◆ Passage shown
════════
Shameful, shameful
December 6th, 2010Over the past weeks, I have been watching the demonisation of Wikileaks and its public face Julian Assange with growing incredulity. Enough even to write this blog post, even though I have barely enough time to breathe.
Wikileaks, the course of leaked documents embarrassing to governments, is a media organization. Like the New York Times. And in free countries like the USA, it is legal to publish leaked documents. It may not be legal to steal them, but it is legal to receive and publish them. That is why we were able to have Watergate. Our media depend on such leaks, every single day. This is one of our fundamental freedoms.
Or it was until now. It seems to me that free speech in the west is a shambles - it is free only as long as it does not threaten the established order in any way. The moment is does, it apparently stops being allowed.
════════
◆ Information supplied
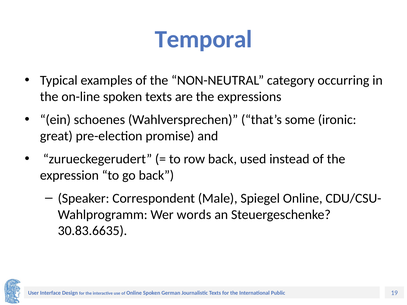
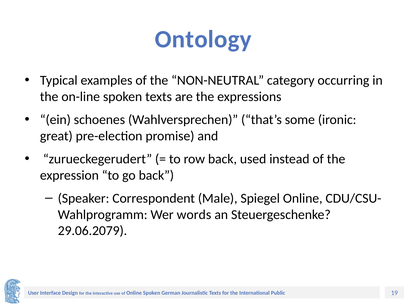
Temporal: Temporal -> Ontology
30.83.6635: 30.83.6635 -> 29.06.2079
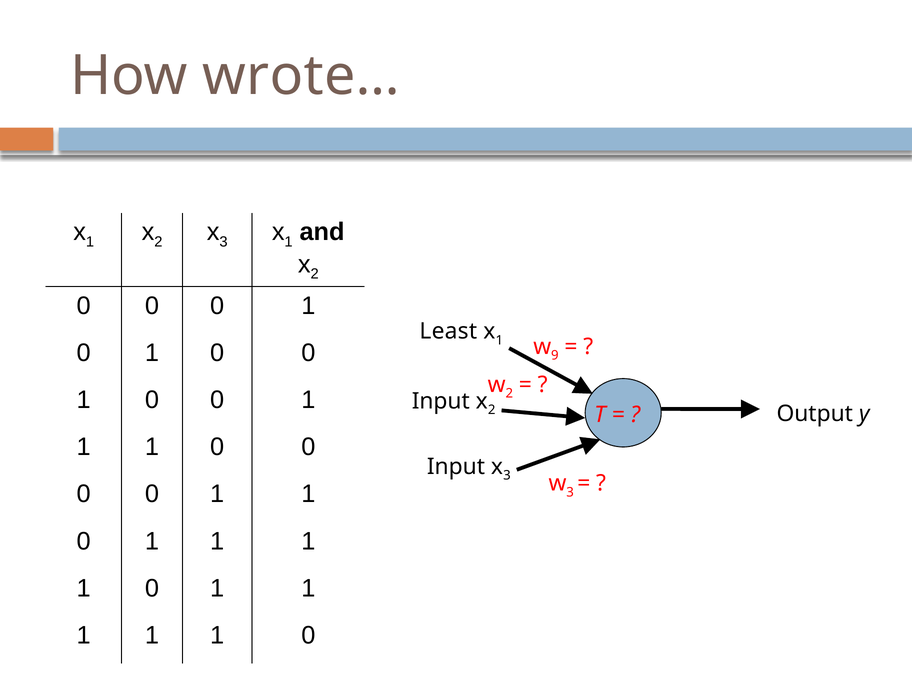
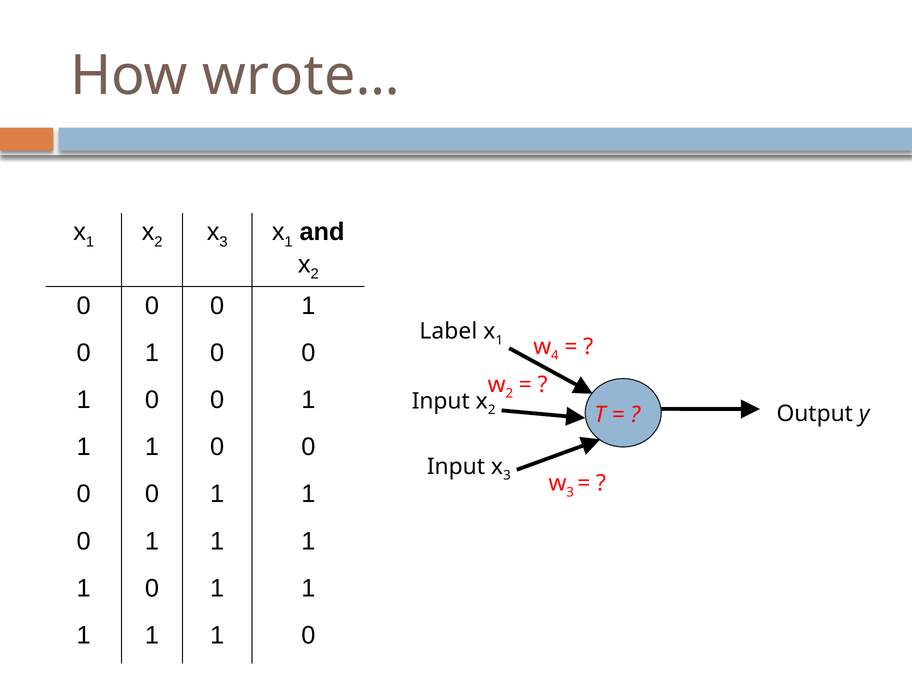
Least: Least -> Label
9: 9 -> 4
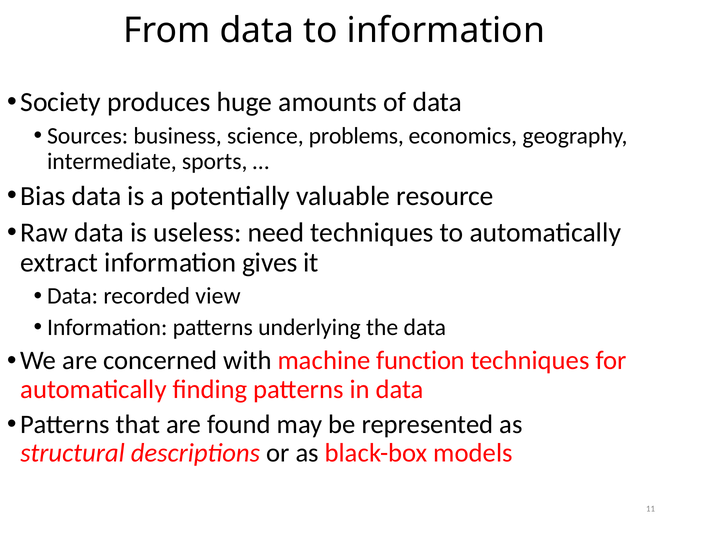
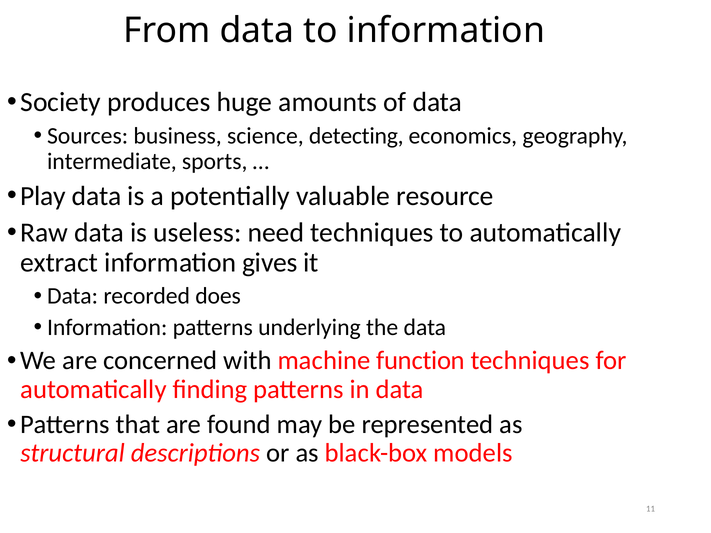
problems: problems -> detecting
Bias: Bias -> Play
view: view -> does
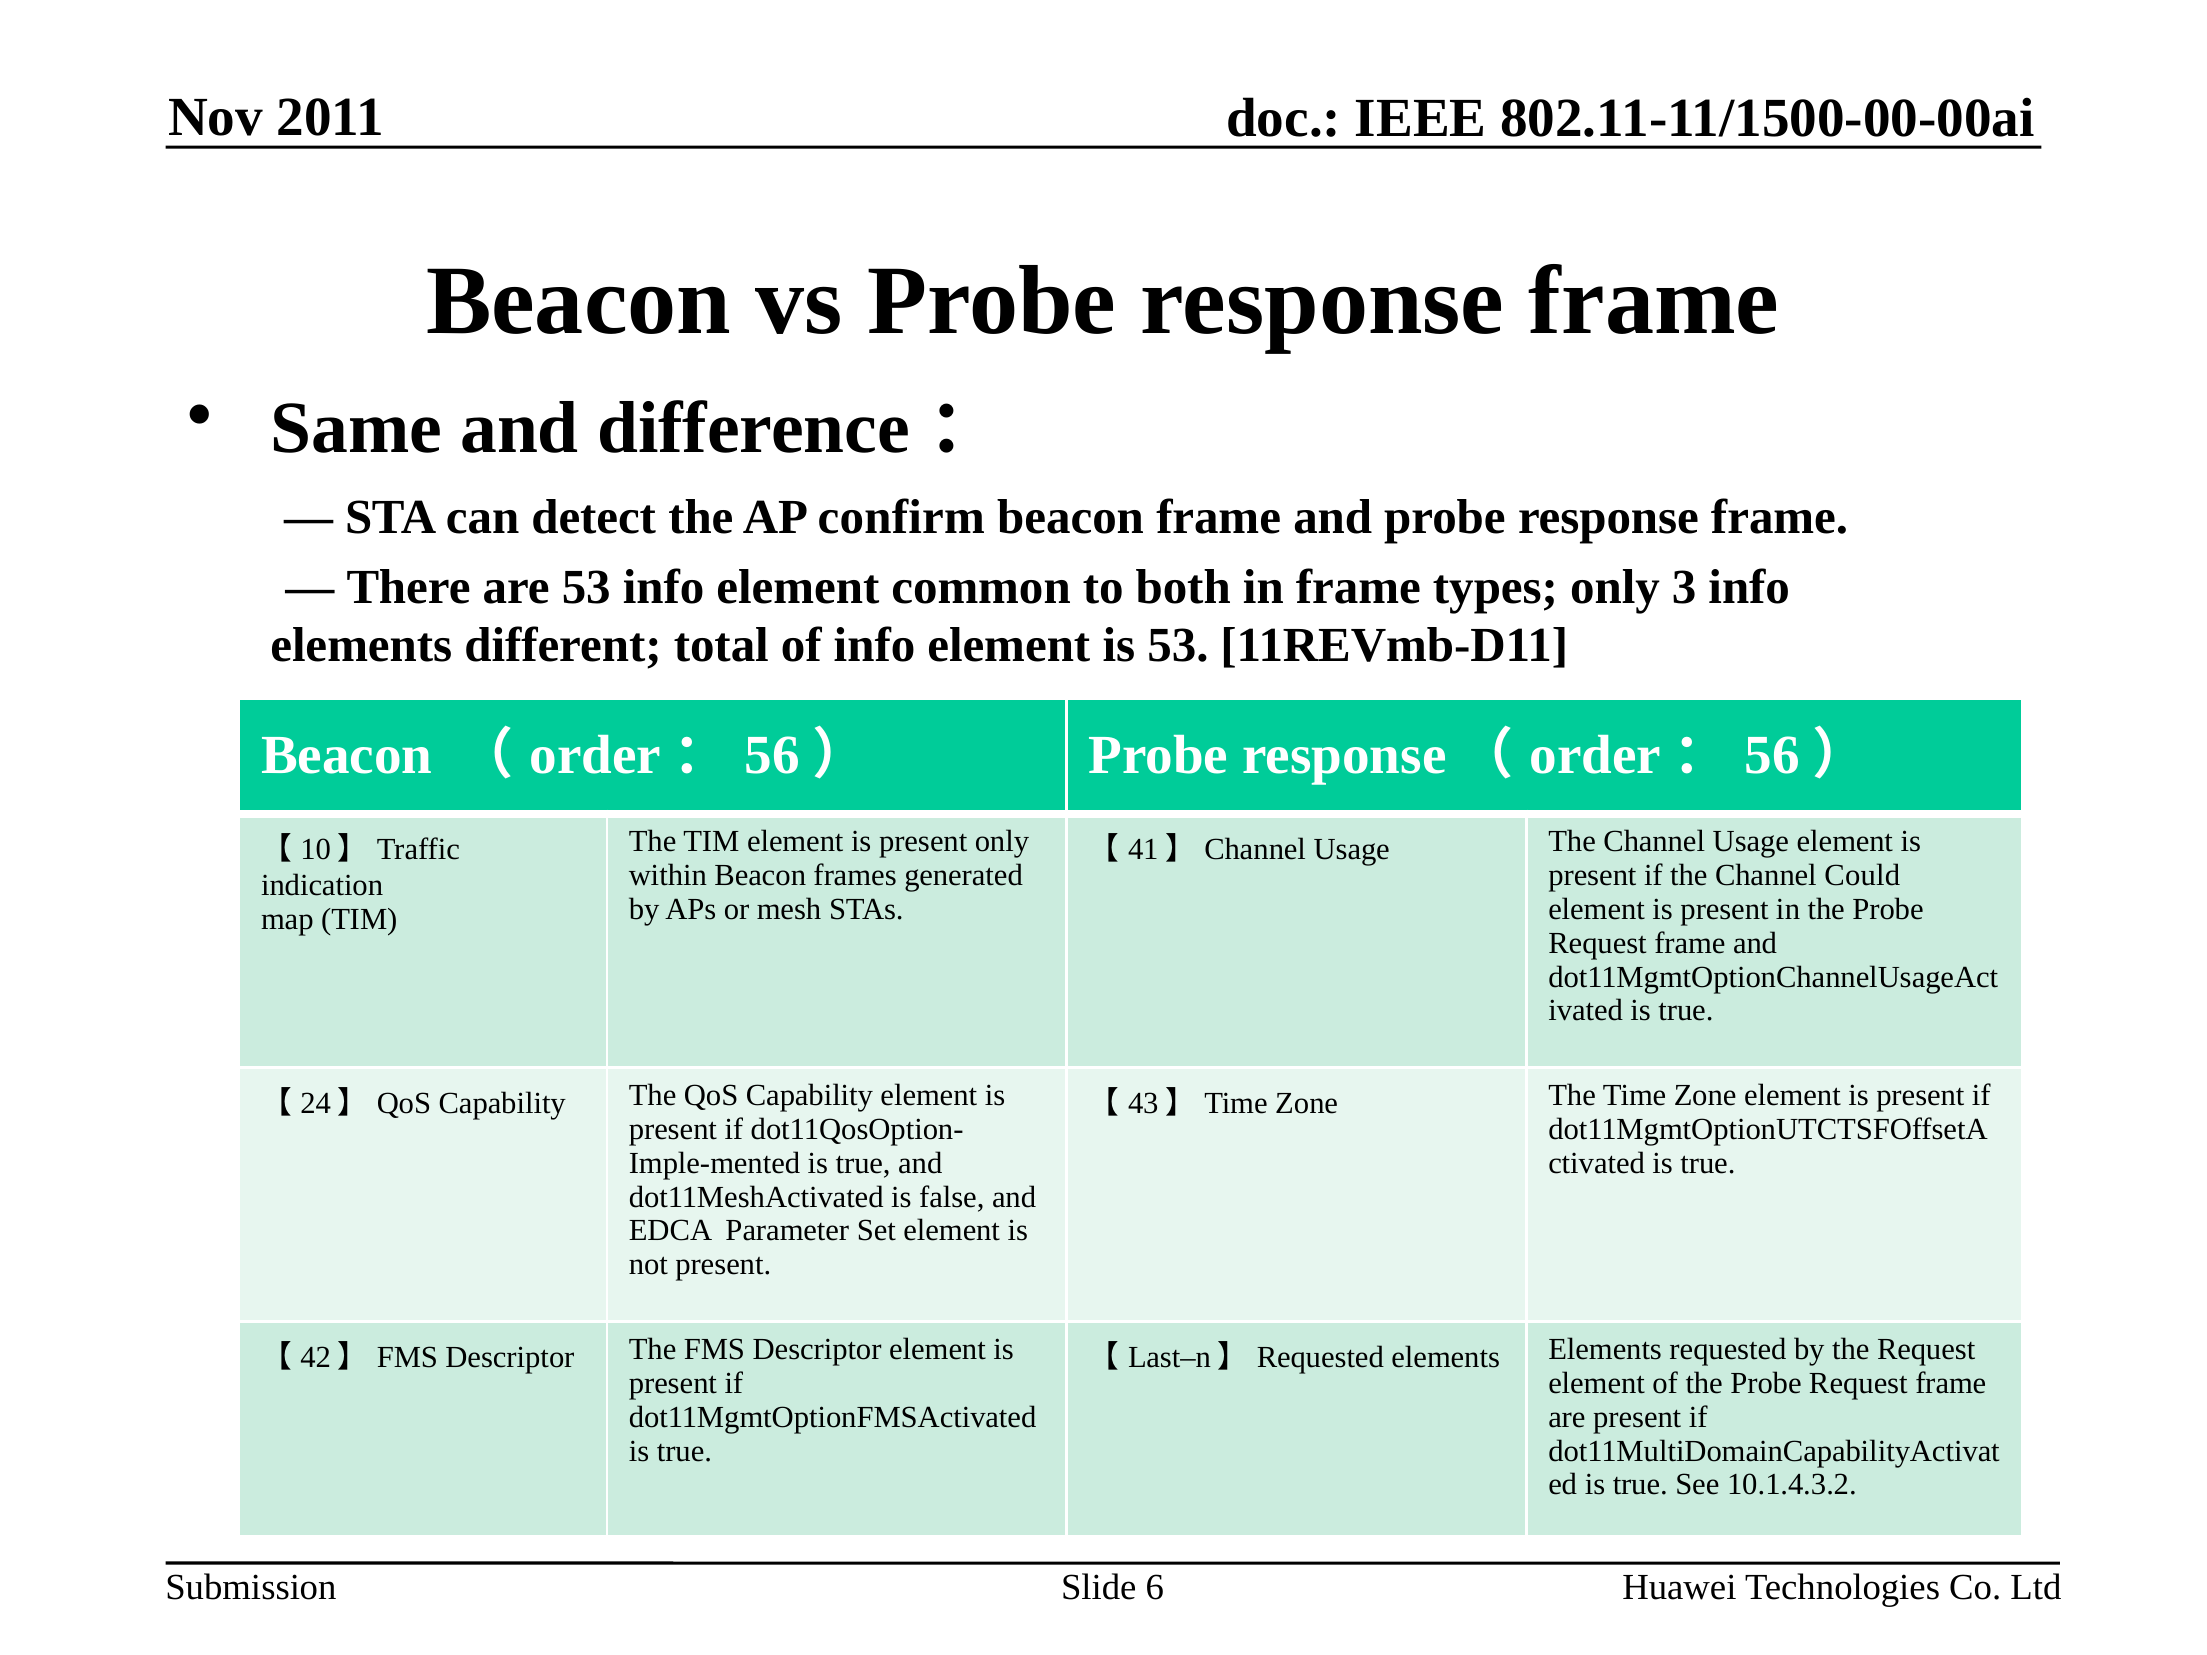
════════
◆ Tasks to carry out
[1] In the blog post about Wikileaks, which event does the writer say was possible because it is legal to publish leaked documents?
[2] Carry on the blog post about Wikileaks from its last sentence, keeping its voice.

◆ Task responses
[1] Watergate.

[2]
Wikileaks has been treated shamefully. Its servers are down. DOS attacks (which, unlike publishing leaks, ARE illegal) are happening - these are, one may well imagine, probably government-based. But no public outrage there that I see. Paypal has stopped handling its payments. Amazon and many other organisations have kicked Wikileaks off their servers after being “asked” to do so by the government, without any legal process. Just like the East German government used to “ask” people to do things. Entirely Kafkaesque.
And Julian Assange, the public face of Wikileaks, is under attack for being a megalomaniac. Whether or not he is (and I do not see evidence): how many of you refuse to buy Apple products, and how often do governments try to destroy Apple, because Steve Jobs has a big ego?
I fear Julian will probably “disappear” into a secret CIA prison - or worse. Sarah Palin and other leading American figures have called for his assassination. Where is the outrage over this? If anyone else called for someone’s assassination they would quite rightly go to jail.
But all the usual laws and rules seem to have gone overboard here. Calls for assassination. Mysterious attacks on domains and web sites. Government destroying by simply “asking” companies to to its thing. We seem to be suddenly living in a Kafkaesque world of secret police running things, with the law being reduced to apparent irrelevancy.
And let’s see why. Because of embarrassment.
And where is the outrage there?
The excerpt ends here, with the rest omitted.